● What to produce:
Copy verbatim the lines in the records starting with the line that contains "last changed: 9/17/15-->" and ending with the line that contains "the hotfix, type:</span></span>", including both of those lines.

● Records for processing:

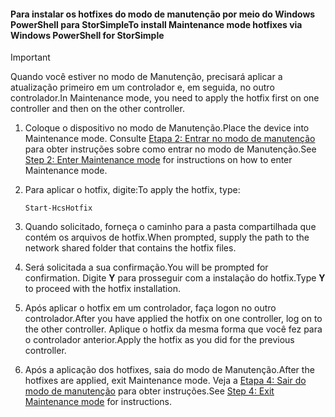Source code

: <!--author=SharS last changed: 9/17/15-->

#### <a name="to-install-maintenance-mode-hotfixes-via-windows-powershell-for-storsimple"></a><span data-ttu-id="cae97-101">Para instalar os hotfixes do modo de manutenção por meio do Windows PowerShell para StorSimple</span><span class="sxs-lookup"><span data-stu-id="cae97-101">To install Maintenance mode hotfixes via Windows PowerShell for StorSimple</span></span>
> [!IMPORTANT]
> <span data-ttu-id="cae97-102">Quando você estiver no modo de Manutenção, precisará aplicar a atualização primeiro em um controlador e, em seguida, no outro controlador.</span><span class="sxs-lookup"><span data-stu-id="cae97-102">In Maintenance mode, you need to apply the hotfix first on one controller and then on the other controller.</span></span>
> 
> 

1. <span data-ttu-id="cae97-103">Coloque o dispositivo no modo de Manutenção.</span><span class="sxs-lookup"><span data-stu-id="cae97-103">Place the device into Maintenance mode.</span></span> <span data-ttu-id="cae97-104">Consulte [Etapa 2: Entrar no modo de manutenção](../articles/storsimple/storsimple-update-device.md#step2) para obter instruções sobre como entrar no modo de Manutenção.</span><span class="sxs-lookup"><span data-stu-id="cae97-104">See [Step 2: Enter Maintenance mode](../articles/storsimple/storsimple-update-device.md#step2) for instructions on how to enter Maintenance mode.</span></span>
2. <span data-ttu-id="cae97-105">Para aplicar o hotfix, digite:</span><span class="sxs-lookup"><span data-stu-id="cae97-105">To apply the hotfix, type:</span></span>
   
     `Start-HcsHotfix` 
3. <span data-ttu-id="cae97-106">Quando solicitado, forneça o caminho para a pasta compartilhada que contém os arquivos de hotfix.</span><span class="sxs-lookup"><span data-stu-id="cae97-106">When prompted, supply the path to the network shared folder that contains the hotfix files.</span></span>
4. <span data-ttu-id="cae97-107">Será solicitada a sua confirmação.</span><span class="sxs-lookup"><span data-stu-id="cae97-107">You will be prompted for confirmation.</span></span> <span data-ttu-id="cae97-108">Digite **Y** para prosseguir com a instalação do hotfix.</span><span class="sxs-lookup"><span data-stu-id="cae97-108">Type **Y** to proceed with the hotfix installation.</span></span>
5. <span data-ttu-id="cae97-109">Após aplicar o hotfix em um controlador, faça logon no outro controlador.</span><span class="sxs-lookup"><span data-stu-id="cae97-109">After you have applied the hotfix on one controller, log on to the other controller.</span></span> <span data-ttu-id="cae97-110">Aplique o hotfix da mesma forma que você fez para o controlador anterior.</span><span class="sxs-lookup"><span data-stu-id="cae97-110">Apply the hotfix as you did for the previous controller.</span></span>
6. <span data-ttu-id="cae97-111">Após a aplicação dos hotfixes, saia do modo de Manutenção.</span><span class="sxs-lookup"><span data-stu-id="cae97-111">After the hotfixes are applied, exit Maintenance mode.</span></span> <span data-ttu-id="cae97-112">Veja a [Etapa 4: Sair do modo de manutenção](../articles/storsimple/storsimple-update-device.md#step4) para obter instruções.</span><span class="sxs-lookup"><span data-stu-id="cae97-112">See [Step 4: Exit Maintenance mode](../articles/storsimple/storsimple-update-device.md#step4) for instructions.</span></span>

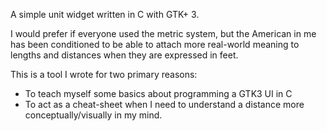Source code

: A simple unit widget written in C with GTK+ 3.

I would prefer if everyone used the metric system, but the American in me
has been conditioned to be able to attach more real-world meaning to lengths
and distances when they are expressed in feet.

This is a tool I wrote for two primary reasons:

* To teach myself some basics about programming a GTK3 UI in C
* To act as a cheat-sheet when I need to understand a distance more
conceptually/visually in my mind.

● Result of the exercise:
: <!--author=SharS last changed: 9/17/15-->

#### <a name="to-install-maintenance-mode-hotfixes-via-windows-powershell-for-storsimple"></a><span data-ttu-id="cae97-101">Para instalar os hotfixes do modo de manutenção por meio do Windows PowerShell para StorSimple</span><span class="sxs-lookup"><span data-stu-id="cae97-101">To install Maintenance mode hotfixes via Windows PowerShell for StorSimple</span></span>
> [!IMPORTANT]
> <span data-ttu-id="cae97-102">Quando você estiver no modo de Manutenção, precisará aplicar a atualização primeiro em um controlador e, em seguida, no outro controlador.</span><span class="sxs-lookup"><span data-stu-id="cae97-102">In Maintenance mode, you need to apply the hotfix first on one controller and then on the other controller.</span></span>
> 
> 

1. <span data-ttu-id="cae97-103">Coloque o dispositivo no modo de Manutenção.</span><span class="sxs-lookup"><span data-stu-id="cae97-103">Place the device into Maintenance mode.</span></span> <span data-ttu-id="cae97-104">Consulte [Etapa 2: Entrar no modo de manutenção](../articles/storsimple/storsimple-update-device.md#step2) para obter instruções sobre como entrar no modo de Manutenção.</span><span class="sxs-lookup"><span data-stu-id="cae97-104">See [Step 2: Enter Maintenance mode](../articles/storsimple/storsimple-update-device.md#step2) for instructions on how to enter Maintenance mode.</span></span>
2. <span data-ttu-id="cae97-105">Para aplicar o hotfix, digite:</span><span class="sxs-lookup"><span data-stu-id="cae97-105">To apply the hotfix, type:</span></span>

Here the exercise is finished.